LINNEA VEDDER
Soft SkillsFebruary 9 - March 10, 2019
Opening Reception: Saturday, February 9, 5-7PM
Morpho Scrap 2, 2019, 6"x6"x42", Butterfly wings, Tomato support, Artist's frame
Essex Flowers is pleased to present Soft Skills, a solo exhibition by Linnea Vedder.
For this show, Linnea Vedder has made a set of small white square frames, in which delicately layered butterfly wings are encased alongside paintings which respond to their patterns. Cut to reveal the corporate logos of familiar and less-familiar home security companies, the paintings sit atop overturned tomato cages (caging a tomato provides an artificial support which overrides the tomato’s natural and unhealthy inclination to spread across the ground). The fragile wings, collected after the butterflies are already deceased, are positioned in contrast with the boldness of Vedder’s compositions . In addition, she has painted the intruding shadow of a metal chain on the back of found blankets. The boldness of the painted image leaves what might be on the front of the blanket to the viewer’s imagination. The title of the show Soft Skills refers to the soft and hard materiality of the imagined and actual materials of chain, cloth, wings, and garden cages; to the concept of “personal” skills and emotional intelligence and how they are taught; to the way that we collectively and individually parent; and to the idea of curation, in the root sense of the word cura-, meaning care.
There is a kind of shiny blue-green wasp whose female uses a living cockroach as an edible incubator for her child. The wasp ambushes the cockroach and stings it once on the thorax, which causes a two to three minute paralysis of the cockroach’s front legs. Once the legs fold up and stop moving, the cockroach assumes a head-down position and the wasp can deliver a very precise sting to the sub-esophogeal ganglion, eliminating, most importantly, the cockroach’s escape reflex. The dopamine in the venom causes the cockroach to impulsively groom itself, repeatedly running its long antennae through its mouth. While the cockroach stands in place cleaning itself, the wasp goes off to find a hole to use as a nest. When the grooming ends the cockroach becomes sluggish. The wasp returns and bites off a portion of one of the cockroach’s cleaned antennae, and then, using the remaining part like a straw, sucks the fluid out of it. People speculate that she does this either to test the strength of her venom or to get a little extra vitamins and liquid; no one is sure. She then grabs the antenna with her mouth and leads the cockroach, whose legs obediently walk forward, toward the nest she’s chosen. After maneuvering the cockroach into the bottom of the hole, she lays a single egg on the cockroach’s middle leg, after which she fills in the entrance of the burrow to prevent predators from finding and eating both the cockroach and the egg.

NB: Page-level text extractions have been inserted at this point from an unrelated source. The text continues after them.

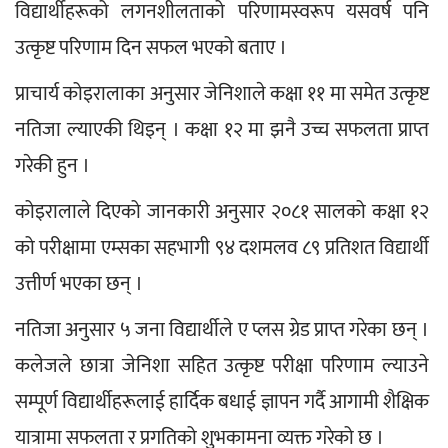
विद्यार्थीहरूको लगनशीलताको परिणामस्वरूप यसवर्ष पनि 
उत्कृष्ट परिणाम दिन सफल भएको बताए । 
प्राचार्य कोइरालाका अनुसार जेनिशाले कक्षा ११ मा समेत उत्कृष्ट 
नतिजा ल्याएकी थिइन् । कक्षा १२ मा झनै उच्च सफलता प्राप्त 
गरेकी हुन ।
कोइरालाले दिएको जानकारी अनुसार २०८१ सालको कक्षा १२ 
को परीक्षामा एम्सका सहभागी ९४ दशमलव ८९ प्रतिशत विद्यार्थी 
उत्तीर्ण भएका छन् ।
नतिजा अनुसार ५ जना विद्यार्थीले ए प्लस ग्रेड प्राप्त गरेका छन् । 
कलेजले छात्रा जेनिशा सहित उत्कृष्ट परीक्षा परिणाम ल्याउने 
सम्पूर्ण विद्यार्थीहरूलाई हार्दिक बधाई ज्ञापन गर्दै आगामी शैक्षिक 
यात्रामा सफलता र प्रगतिको शुभकामना व्यक्त गरेको छ ।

Although the stung cockroach is unable to walk of its own will, studies in laboratories have shown that it retains the ability to fly, swim, and right itself after being flipped over. Research also found that the sluggishness, or what they call hypokinesia, lasts for two to five weeks after the cockroach is stung. When I first learned about this experience certain cockroaches have, I was dating someone who was often severely depressed. There are a few videos of the process, which I watched one night on Youtube. The following morning I did yoga. While in chaturanga, with my head close to the floor, I saw something that immediately, but only for an instant, registered with horror in my mind as a cockroach antenna. This mini hallucination showed me how affected my mind was by the videos, and in realizing this I also realized that what happens to the cockroach disturbed me because I thought, the man I am with is in an excruciating state, but just like the cockroach lacks the escape reflex to help himself get away.

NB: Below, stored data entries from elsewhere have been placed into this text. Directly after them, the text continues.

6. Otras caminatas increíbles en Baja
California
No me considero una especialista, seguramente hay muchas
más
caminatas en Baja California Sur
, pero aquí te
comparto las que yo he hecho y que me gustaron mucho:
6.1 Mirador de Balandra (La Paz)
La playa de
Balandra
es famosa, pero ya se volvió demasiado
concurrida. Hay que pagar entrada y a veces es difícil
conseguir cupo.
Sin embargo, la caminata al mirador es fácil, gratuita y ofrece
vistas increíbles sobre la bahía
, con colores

Two or three days after the cockroach is buried in the burrow, the egg hatches into a larva. The larva feeds on the cockroach for four or five days before chewing a hole in the cockroach’s exoskeleton through which it crawls inside its abdomen. For eight days it spits out an antibiotic fluid, which is spreads on the cockroach’s organs before consuming them one by one in specific order, leaving the gut and nervous system intact, presumably to prolong the cockroach’s life. Eventually the larva makes an antimicrobial cocoon inside the cockroach to protect against the inevitable rot when the cockroach dies, and a fully-formed wasp emerges from the carcass about forty days later.
Science has not yet confirmed or denied whether insects feel pain, so some of them might say the cockroach does not endure weeks of brutal and confusing agony, while its body twitches as it’s methodically dismantled. Pain is defined as an emotional experience, not as a purely physical one, so even though fruit flies will react negatively to a heated needle; or sea slugs repeatedly tortured in the laboratory become ultra-sensitive to pain stimuli and begin withdrawing from what would otherwise be normal interactions (the condition is called allodynia, a factor in diseases such as fibromyalgia); or praying mantises’ reactivity to electric shock is reduced with morphine, scientists remain unconvinced that bugs feel pain. But insects can heal. Scientists have cut the legs of locusts to confirm this; tarantulas when well cared for can regain their limbs after devastating injury; and people have also observed a certain ant species which carries its wounded back to the colony and nurses them by licking their hurt legs.